By Liana Satenstein, Staff Writer

For Celine F/W 2010, designer Phoebe Philo adhered to the book of minimalism – there were no ostentatious colors, no signs of decadent embroidery — and frankly, there was little hint of the flirtation and girlishness that had been synonymous with Philo when she had designed for Chloe. The Celine Fall/Winter collection has been Philo's second collection since she had left Chloe in 2006.    

Many of the outfits, such as the white-collar button up shirt with the beige above-the-knee skirt, were loosely tailored with little room for anything sexual; a couple of the skirts had high slits; a couple of shoulders were seen. If there was any hint of sex — it was sewn into the seams of a plain, leather long sleeve blouse or a sleeveless leather top. The sexual pinnacle of the show was when model Debora Muller wore a chiffon turtleneck that coldly exposed her chest — hardly erotic and hardly passionate.

Yet, with good intentions, feminine appeal was not the focus of the show. Philo centered her collection on a new beginning—the introduction of dark, earthy, natural colors and cleanly structured jackets with masculine tailoring. The pantsuits and clean white button down hovered along the aesthetic fringes of a hardworking Amish farm boy while the long skirts and black nylons echoed the modesty of a Hassidic schoolgirl.

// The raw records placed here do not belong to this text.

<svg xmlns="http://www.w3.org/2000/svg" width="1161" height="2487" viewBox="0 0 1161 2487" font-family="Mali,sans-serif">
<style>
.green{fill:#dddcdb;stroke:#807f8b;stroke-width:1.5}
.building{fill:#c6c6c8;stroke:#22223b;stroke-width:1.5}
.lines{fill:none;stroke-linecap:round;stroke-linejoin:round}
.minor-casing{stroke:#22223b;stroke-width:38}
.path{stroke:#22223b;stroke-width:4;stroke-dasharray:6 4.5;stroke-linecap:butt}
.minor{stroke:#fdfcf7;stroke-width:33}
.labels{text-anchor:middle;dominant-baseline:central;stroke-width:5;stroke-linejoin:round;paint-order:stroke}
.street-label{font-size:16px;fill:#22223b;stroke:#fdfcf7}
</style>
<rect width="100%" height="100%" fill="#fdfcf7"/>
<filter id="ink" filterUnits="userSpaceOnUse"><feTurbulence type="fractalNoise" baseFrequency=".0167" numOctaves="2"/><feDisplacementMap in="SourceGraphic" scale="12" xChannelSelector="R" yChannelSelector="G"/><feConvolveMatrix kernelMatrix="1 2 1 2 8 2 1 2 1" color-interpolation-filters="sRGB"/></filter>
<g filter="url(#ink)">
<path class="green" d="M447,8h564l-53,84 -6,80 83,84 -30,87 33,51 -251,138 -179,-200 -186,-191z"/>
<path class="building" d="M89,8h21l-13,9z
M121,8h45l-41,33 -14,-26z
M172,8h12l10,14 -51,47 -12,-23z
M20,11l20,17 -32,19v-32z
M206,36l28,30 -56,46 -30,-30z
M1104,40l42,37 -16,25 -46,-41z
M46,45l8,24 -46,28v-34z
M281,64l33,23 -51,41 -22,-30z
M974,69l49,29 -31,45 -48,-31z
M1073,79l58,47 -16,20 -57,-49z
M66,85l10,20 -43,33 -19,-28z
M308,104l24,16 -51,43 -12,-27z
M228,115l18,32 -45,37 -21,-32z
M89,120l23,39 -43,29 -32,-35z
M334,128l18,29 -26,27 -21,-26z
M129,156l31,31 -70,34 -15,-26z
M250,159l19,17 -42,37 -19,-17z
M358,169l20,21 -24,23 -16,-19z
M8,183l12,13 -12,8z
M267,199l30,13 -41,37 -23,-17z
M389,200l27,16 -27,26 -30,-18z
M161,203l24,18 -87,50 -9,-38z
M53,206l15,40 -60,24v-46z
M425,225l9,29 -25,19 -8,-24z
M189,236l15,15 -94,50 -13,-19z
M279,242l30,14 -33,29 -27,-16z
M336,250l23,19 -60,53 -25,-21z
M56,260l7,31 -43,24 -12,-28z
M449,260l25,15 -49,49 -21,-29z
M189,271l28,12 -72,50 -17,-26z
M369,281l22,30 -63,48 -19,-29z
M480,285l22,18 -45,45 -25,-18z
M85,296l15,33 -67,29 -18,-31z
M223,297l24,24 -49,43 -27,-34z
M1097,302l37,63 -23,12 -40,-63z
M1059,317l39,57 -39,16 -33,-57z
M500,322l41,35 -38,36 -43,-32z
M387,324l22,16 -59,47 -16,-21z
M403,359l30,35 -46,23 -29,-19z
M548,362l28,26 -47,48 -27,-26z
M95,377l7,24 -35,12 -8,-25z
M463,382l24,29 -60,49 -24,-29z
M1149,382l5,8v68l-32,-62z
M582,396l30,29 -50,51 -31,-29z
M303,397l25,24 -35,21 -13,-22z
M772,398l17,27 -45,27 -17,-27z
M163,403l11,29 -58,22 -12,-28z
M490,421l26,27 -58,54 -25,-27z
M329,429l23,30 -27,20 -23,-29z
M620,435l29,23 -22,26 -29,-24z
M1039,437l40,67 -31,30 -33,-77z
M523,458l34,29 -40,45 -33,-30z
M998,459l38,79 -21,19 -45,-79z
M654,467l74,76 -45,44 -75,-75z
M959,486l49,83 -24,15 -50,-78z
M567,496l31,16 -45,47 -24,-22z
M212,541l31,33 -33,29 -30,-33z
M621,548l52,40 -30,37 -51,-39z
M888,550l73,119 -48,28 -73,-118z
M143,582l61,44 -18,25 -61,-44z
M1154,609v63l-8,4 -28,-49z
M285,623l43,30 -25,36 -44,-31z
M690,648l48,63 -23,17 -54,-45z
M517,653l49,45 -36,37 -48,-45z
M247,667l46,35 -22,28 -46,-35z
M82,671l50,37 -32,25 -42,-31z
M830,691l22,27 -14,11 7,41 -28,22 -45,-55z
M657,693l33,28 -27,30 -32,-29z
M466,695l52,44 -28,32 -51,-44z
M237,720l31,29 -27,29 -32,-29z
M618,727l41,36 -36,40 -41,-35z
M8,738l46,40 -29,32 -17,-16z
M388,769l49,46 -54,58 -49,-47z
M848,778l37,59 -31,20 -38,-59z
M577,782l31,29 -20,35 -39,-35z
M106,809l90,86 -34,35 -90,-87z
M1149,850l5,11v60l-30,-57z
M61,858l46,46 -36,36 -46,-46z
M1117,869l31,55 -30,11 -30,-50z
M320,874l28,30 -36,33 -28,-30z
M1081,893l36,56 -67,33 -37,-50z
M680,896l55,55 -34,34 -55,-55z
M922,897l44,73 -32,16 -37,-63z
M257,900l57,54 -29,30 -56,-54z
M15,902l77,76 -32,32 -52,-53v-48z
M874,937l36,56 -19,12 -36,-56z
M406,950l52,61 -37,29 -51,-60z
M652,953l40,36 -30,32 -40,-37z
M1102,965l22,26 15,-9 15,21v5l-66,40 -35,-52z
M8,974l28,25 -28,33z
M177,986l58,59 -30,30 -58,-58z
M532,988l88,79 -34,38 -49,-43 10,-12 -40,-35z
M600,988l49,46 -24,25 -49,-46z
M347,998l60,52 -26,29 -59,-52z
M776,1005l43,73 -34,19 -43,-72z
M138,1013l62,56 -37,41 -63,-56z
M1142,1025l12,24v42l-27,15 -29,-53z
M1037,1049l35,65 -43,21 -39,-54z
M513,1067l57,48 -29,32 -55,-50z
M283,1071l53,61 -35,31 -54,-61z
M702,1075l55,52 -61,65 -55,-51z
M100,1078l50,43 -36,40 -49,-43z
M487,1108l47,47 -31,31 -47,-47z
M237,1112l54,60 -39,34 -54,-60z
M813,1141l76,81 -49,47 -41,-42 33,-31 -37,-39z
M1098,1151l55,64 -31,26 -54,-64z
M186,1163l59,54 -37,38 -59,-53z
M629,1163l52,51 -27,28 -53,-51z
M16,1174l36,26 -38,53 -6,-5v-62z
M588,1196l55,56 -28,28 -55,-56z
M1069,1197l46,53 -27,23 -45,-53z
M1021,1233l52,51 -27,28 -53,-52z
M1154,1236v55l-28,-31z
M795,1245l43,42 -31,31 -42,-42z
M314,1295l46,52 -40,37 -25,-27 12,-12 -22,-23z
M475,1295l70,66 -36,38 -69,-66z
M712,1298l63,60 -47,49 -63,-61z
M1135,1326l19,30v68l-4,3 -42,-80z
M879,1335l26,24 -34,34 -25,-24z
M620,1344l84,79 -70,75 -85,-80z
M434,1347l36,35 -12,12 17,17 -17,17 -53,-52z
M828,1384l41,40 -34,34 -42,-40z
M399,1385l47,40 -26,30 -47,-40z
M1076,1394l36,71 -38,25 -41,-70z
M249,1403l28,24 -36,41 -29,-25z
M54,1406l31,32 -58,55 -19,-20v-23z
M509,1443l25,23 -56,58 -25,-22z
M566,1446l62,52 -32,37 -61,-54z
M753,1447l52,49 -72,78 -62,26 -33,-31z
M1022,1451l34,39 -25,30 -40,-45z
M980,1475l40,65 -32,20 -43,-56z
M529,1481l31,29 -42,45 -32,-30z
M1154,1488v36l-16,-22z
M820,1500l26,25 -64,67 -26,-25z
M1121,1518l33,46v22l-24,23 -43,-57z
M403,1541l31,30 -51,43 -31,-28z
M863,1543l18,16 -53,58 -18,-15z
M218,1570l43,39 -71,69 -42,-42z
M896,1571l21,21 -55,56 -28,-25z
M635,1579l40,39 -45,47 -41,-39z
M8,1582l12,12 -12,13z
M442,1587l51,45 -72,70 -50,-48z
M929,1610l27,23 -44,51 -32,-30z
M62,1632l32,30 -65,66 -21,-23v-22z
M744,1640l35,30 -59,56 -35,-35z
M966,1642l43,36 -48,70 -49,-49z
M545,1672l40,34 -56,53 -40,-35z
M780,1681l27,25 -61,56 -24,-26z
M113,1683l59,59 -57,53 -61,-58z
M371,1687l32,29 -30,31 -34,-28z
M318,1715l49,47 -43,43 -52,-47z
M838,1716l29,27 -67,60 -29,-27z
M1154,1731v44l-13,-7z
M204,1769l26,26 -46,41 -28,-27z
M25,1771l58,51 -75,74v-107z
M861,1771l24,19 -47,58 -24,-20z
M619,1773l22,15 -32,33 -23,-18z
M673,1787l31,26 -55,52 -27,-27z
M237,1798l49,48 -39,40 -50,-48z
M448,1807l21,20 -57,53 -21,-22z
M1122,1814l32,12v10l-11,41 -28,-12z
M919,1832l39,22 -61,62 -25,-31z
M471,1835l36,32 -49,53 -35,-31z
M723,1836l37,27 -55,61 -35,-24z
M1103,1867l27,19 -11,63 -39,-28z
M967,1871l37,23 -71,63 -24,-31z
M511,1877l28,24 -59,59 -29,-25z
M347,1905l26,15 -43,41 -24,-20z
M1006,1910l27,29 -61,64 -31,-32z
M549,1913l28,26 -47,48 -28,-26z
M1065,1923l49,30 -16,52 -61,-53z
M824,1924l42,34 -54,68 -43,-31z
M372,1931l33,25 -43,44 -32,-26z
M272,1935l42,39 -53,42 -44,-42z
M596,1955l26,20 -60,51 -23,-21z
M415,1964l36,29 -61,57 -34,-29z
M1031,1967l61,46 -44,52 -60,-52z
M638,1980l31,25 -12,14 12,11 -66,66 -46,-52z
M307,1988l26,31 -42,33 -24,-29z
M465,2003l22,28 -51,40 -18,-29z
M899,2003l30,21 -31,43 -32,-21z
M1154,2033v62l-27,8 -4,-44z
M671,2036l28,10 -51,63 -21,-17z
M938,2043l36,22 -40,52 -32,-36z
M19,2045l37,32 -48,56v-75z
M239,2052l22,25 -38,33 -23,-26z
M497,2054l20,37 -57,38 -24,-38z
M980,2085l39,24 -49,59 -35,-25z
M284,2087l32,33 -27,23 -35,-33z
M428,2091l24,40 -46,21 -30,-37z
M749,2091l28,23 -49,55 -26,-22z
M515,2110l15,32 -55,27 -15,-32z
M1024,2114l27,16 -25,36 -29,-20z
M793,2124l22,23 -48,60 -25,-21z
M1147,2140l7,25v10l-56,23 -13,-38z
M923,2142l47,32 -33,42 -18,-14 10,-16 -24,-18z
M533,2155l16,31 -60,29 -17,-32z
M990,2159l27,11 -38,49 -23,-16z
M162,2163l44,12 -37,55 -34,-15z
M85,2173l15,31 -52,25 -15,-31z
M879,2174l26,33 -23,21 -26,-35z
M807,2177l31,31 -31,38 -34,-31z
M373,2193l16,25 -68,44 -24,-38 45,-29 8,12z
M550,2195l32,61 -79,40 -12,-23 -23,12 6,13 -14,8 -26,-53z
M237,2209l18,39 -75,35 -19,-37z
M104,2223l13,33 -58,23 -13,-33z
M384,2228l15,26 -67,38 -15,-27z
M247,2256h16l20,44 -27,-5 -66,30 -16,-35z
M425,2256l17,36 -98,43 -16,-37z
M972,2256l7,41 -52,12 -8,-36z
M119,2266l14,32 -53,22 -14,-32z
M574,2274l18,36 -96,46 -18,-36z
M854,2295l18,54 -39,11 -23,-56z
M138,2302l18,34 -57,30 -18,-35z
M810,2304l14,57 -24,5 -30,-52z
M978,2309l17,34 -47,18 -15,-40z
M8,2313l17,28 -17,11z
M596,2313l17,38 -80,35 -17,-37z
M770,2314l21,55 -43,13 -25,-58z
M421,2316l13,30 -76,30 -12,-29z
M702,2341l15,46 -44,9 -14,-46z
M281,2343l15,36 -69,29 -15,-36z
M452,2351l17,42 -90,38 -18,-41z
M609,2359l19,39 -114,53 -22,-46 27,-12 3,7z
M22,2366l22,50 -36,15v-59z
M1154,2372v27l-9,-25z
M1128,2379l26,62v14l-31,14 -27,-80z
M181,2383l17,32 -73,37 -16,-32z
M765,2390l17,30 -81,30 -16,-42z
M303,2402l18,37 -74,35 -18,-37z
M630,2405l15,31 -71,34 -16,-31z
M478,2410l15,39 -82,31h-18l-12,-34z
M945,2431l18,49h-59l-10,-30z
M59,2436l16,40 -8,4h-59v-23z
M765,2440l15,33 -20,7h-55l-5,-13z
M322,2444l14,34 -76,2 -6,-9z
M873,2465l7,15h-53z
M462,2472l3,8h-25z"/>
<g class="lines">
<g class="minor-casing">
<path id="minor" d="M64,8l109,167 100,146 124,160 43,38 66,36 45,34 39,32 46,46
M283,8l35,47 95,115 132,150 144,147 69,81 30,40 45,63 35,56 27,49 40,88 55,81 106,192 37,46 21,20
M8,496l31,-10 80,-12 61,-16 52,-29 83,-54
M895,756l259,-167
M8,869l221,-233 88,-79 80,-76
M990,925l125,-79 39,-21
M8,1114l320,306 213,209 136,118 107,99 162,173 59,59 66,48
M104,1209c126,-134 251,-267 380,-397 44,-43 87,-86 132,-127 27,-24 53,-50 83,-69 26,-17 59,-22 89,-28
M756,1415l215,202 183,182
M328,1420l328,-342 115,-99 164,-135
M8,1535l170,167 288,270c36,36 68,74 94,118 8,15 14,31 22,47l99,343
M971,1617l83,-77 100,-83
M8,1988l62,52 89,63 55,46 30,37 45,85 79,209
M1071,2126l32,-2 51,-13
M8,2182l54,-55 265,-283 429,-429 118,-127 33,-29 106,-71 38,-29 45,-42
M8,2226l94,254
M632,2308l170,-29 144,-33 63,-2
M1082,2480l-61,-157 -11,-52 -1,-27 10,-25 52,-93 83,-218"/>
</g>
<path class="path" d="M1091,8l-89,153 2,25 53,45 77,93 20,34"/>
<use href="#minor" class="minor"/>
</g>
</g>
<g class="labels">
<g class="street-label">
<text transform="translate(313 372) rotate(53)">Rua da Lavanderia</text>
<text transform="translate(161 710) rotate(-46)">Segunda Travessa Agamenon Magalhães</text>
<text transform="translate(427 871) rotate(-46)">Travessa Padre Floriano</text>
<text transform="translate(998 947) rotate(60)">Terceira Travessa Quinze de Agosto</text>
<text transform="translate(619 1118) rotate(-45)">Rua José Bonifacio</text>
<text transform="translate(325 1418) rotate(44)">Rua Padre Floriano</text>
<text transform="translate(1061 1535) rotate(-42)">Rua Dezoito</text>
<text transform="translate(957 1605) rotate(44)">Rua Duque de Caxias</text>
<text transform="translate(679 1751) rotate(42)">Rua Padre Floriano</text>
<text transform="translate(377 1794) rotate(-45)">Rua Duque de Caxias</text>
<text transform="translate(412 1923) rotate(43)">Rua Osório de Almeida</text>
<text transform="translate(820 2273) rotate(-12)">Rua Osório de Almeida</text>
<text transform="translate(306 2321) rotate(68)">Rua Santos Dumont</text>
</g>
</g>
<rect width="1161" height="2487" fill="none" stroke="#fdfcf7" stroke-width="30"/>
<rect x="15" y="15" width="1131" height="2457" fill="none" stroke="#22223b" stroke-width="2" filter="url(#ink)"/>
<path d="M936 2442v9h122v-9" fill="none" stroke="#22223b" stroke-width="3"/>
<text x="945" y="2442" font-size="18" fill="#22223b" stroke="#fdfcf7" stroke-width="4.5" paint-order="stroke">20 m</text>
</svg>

There were long, shapeless winter jackets that reached the knees as well as a chunky geometric, leather trench that refrained from any emphasis of curves. At one point, Philo transitioned from the "engulfing, black shapeless look" to showcase a simple long sleeve and empire skirt set made of lace, accented by a pair of black, leather equestrian style boots. Towards the end of the collection, Philo utilized the androgynous, blank feel of the 90's. Model Natasha Poly wore a look white, long sleeve button down with oversized pockets paired with a long leather skirt and boots. Normally, the white shirt that was fastened extremely low would have romanticized her décolletage but instead emphasized Poly's chest bones that once again alluded to Philo's sexless and bare theme.
Since Philo left Chloe and took a four-year hiatus from designing, her new devout partnership with Celine seems refreshing. Her canonical talent was evident in this collection, drawing appreciation to the appeal of minimalism without the boredom. Although Philo's second collection for Celine is a far cry from her very revered affair with girlish frills and buoyantly seamed skirts at Chloe, her bare and emotionless yet sophisticated collection at Celine is symbolic of a fresh slate for Philo.